According to Article 107 of the Basic Law, the Hong Kong government should prepare the budget based on the principle of balancing income and expenditure, strive for a balanced budget, avoid deficits, and adapt to the growth rate of the Gross Domestic Product. Due to the government's need to prioritize spending in areas such as education and healthcare, overall expenditure may need to be reduced, leading to budget cuts or delays in infrastructure projects. This may affect the construction, maintenance, and expansion of infrastructure such as roads, bridges, ports, and public transportation systems.
If there is a significant reduction in the number of private construction projects available, resulting in reduced demand for civil, mechanical, electrical, and renewable energy engineering related to them, the business, financial condition, and operating performance of construction companies may be significantly negatively impacted.
According to data from the government statistics department, the total value of civil engineering projects undertaken by contractors in Hong Kong has had a compound annual growth rate of approximately 3.2% from 2019 to 2023. In the coming years, with the completion and implementation of projects such as the North East New Territories Development in Kwun Tong North, the man-made island in the Tomorrow Lantau Vision, and the expansion of Tung Chung New Town, the demand for civil engineering is expected to be maintained, with a compound annual growth rate of 3.5% in Hong Kong from 2024 to 2028.
In terms of competitive landscape, the civil engineering market in Hong Kong is relatively concentrated.

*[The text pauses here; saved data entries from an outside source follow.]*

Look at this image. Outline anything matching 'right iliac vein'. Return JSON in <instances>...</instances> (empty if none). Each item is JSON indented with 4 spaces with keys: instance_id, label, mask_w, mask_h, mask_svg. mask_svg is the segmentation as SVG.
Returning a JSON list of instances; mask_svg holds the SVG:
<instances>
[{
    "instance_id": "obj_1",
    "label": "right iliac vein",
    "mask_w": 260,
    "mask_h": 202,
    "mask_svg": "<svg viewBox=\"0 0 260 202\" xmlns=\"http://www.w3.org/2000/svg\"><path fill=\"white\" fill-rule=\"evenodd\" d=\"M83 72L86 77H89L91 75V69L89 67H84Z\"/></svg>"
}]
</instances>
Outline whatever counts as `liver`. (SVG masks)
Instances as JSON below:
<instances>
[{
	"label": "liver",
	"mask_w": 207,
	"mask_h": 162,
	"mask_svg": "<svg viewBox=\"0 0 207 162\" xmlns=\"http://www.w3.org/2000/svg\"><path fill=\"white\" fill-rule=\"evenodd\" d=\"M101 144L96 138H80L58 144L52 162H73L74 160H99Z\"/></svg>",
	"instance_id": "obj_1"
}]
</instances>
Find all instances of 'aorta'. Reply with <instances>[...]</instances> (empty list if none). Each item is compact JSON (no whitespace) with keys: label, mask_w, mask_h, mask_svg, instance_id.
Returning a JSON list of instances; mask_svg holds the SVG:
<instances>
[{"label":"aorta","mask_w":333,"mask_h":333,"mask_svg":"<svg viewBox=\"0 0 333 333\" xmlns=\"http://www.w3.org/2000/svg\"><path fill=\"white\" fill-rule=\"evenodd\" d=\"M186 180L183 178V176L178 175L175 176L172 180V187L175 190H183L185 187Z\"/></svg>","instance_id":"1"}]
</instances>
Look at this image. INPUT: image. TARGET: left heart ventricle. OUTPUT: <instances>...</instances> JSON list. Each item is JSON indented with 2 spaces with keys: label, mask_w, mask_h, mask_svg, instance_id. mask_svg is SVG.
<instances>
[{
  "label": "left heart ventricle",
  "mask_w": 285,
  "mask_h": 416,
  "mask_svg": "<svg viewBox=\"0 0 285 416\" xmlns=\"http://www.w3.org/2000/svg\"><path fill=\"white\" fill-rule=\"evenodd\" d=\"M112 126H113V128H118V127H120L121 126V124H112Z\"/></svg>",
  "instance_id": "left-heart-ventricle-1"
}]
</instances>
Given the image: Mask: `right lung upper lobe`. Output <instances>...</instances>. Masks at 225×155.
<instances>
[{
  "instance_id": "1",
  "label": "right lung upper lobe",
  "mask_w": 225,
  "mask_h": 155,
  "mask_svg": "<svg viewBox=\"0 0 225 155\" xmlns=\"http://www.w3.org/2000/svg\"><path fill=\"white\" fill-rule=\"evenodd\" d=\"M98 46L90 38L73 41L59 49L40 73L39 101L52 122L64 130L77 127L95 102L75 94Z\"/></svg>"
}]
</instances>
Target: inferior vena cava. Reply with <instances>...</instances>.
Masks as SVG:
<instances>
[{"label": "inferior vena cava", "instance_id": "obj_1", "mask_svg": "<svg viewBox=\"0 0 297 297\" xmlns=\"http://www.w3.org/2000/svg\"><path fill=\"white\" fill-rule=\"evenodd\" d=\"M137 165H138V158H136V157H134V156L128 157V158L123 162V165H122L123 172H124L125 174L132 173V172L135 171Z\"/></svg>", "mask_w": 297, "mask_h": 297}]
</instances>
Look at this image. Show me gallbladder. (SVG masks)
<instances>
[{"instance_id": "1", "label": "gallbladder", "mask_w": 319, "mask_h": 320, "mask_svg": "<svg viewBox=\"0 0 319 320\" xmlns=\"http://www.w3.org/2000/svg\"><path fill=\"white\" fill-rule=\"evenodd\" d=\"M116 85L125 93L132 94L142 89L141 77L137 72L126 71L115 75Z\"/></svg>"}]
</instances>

It is estimated that the combined market share of the top three players in the Hong Kong civil engineering industry in 2023 is approximately 22.4%. The company's revenue accounted for about 0.6% of the overall civil engineering industry in Hong Kong in 2023, which is not high. Therefore, expanding market share is the most important issue for the company's development.
To expand market share, the company needs to secure more projects and accumulate more clients. However, the company heavily depends on a few major clients, with revenue from these clients accounting for a significant percentage of the company's total revenue. The high dependence on a few major clients poses a challenge for the company in terms of cash flow.
In conclusion, as a major contractor involved in public projects in Hong Kong, the business development of the company is heavily reliant on infrastructure investment in Hong Kong. However, with slow infrastructure growth in Hong Kong, the company may face a growth ceiling. Additionally, the company's reliance on a few major clients and weak liquidity could hinder its ability to further expand market share.